▸ Instruction:
The stretch wanted below opens at the line containing "modeling gravity and" and closes at the line containing "These are the". Please return it exactly, with no other lines.

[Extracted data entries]
........

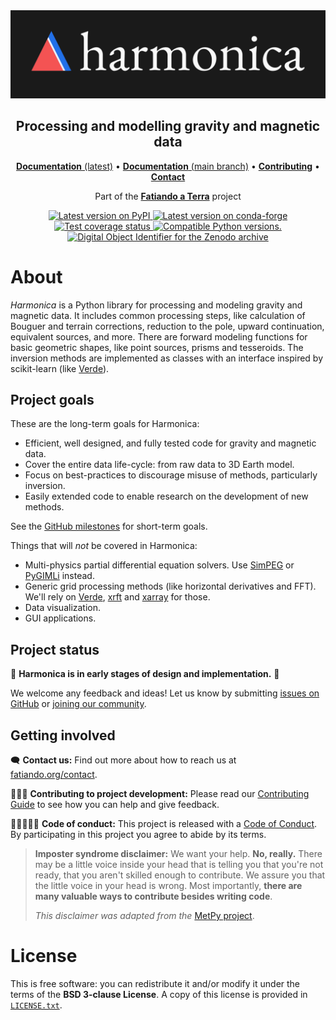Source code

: <img src="https://github.com/fatiando/harmonica/raw/main/doc/_static/readme-banner.png" alt="Harmonica">

<h2 align="center">Processing and modelling gravity and magnetic data</h2>

<p align="center">
<a href="https://www.fatiando.org/harmonica"><strong>Documentation</strong> (latest)</a> •
<a href="https://www.fatiando.org/harmonica/dev"><strong>Documentation</strong> (main branch)</a> •
<a href="https://github.com/fatiando/harmonica/blob/main/CONTRIBUTING.md"><strong>Contributing</strong></a> •
<a href="https://www.fatiando.org/contact/"><strong>Contact</strong></a>
</p>

<p align="center">
Part of the <a href="https://www.fatiando.org"><strong>Fatiando a Terra</strong></a> project
</p>

<p align="center">
<a href="https://pypi.python.org/pypi/harmonica">
<img
src="http://img.shields.io/pypi/v/harmonica.svg?style=flat-square"
alt="Latest version on PyPI"
/>
</a>
<a href="https://github.com/conda-forge/harmonica-feedstock">
<img
src="https://img.shields.io/conda/vn/conda-forge/harmonica.svg?style=flat-square"
alt="Latest version on conda-forge"
/>
</a>
<a href="https://codecov.io/gh/fatiando/harmonica">
<img
src="https://img.shields.io/codecov/c/github/fatiando/harmonica/main.svg?style=flat-square"
alt="Test coverage status"
/>
</a>
<a href="https://pypi.python.org/pypi/harmonica">
<img
src="https://img.shields.io/pypi/pyversions/harmonica.svg?style=flat-square"
alt="Compatible Python versions."
/>
</a>
<a href="https://doi.org/10.5281/zenodo.3628741">
<img
src="https://img.shields.io/badge/doi-10.5281%2Fzenodo.3628741-blue.svg?style=flat-square"
alt="Digital Object Identifier for the Zenodo archive"
/>
</a>
</p>

# About

*Harmonica* is a Python library for processing and modeling gravity and
magnetic data. It includes common processing steps, like calculation of Bouguer
and terrain corrections, reduction to the pole, upward continuation, equivalent
sources, and more. There are forward modeling functions for basic geometric
shapes, like point sources, prisms and tesseroids. The inversion methods are
implemented as classes with an interface inspired by scikit-learn (like
[Verde](https://www.fatiando.org/verde)).

## Project goals

These are the long-term goals for Harmonica:

- Efficient, well designed, and fully tested code for gravity and
  magnetic data.
- Cover the entire data life-cycle: from raw data to 3D Earth model.
- Focus on best-practices to discourage misuse of methods,
  particularly inversion.
- Easily extended code to enable research on the development of new
  methods.

See the [GitHub milestones](https://github.com/fatiando/harmonica/milestones)
for short-term goals.

Things that will *not* be covered in Harmonica:

- Multi-physics partial differential equation solvers. Use
  [SimPEG](http://www.simpeg.xyz/) or [PyGIMLi](https://www.pygimli.org/)
  instead.
- Generic grid processing methods (like horizontal derivatives and FFT). We'll
  rely on [Verde](https://www.fatiando.org/verde),
  [xrft](https://xrft.readthedocs.io/en/latest/) and
  [xarray](https://xarray.dev) for those.
- Data visualization.
- GUI applications.

## Project status

🚨 **Harmonica is in early stages of design and implementation.** 🚨

We welcome any feedback and ideas! Let us know by submitting
[issues on GitHub](https://github.com/fatiando/harmonica/issues) or
[joining our community](https://www.fatiando.org/contact).

## Getting involved

🗨️ **Contact us:**
Find out more about how to reach us at
[fatiando.org/contact](https://www.fatiando.org/contact/).

👩🏾‍💻 **Contributing to project development:**
Please read our
[Contributing Guide](https://github.com/fatiando/harmonica/blob/main/CONTRIBUTING.md)
to see how you can help and give feedback.

🧑🏾‍🤝‍🧑🏼 **Code of conduct:**
This project is released with a
[Code of Conduct](https://github.com/fatiando/community/blob/main/CODE_OF_CONDUCT.md).
By participating in this project you agree to abide by its terms.

> **Imposter syndrome disclaimer:**
> We want your help. **No, really.** There may be a little voice inside your
> head that is telling you that you're not ready, that you aren't skilled
> enough to contribute. We assure you that the little voice in your head is
> wrong. Most importantly, **there are many valuable ways to contribute besides
> writing code**.
>
> *This disclaimer was adapted from the*
> [MetPy project](https://github.com/Unidata/MetPy).

# License

This is free software: you can redistribute it and/or modify it under the terms
of the **BSD 3-clause License**. A copy of this license is provided in
[`LICENSE.txt`](https://github.com/fatiando/harmonica/blob/main/LICENSE.txt).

........

▸ Answer space:
*Harmonica* is a Python library for processing and modeling gravity and
magnetic data. It includes common processing steps, like calculation of Bouguer
and terrain corrections, reduction to the pole, upward continuation, equivalent
sources, and more. There are forward modeling functions for basic geometric
shapes, like point sources, prisms and tesseroids. The inversion methods are
implemented as classes with an interface inspired by scikit-learn (like
[Verde](https://www.fatiando.org/verde)).

## Project goals

These are the long-term goals for Harmonica:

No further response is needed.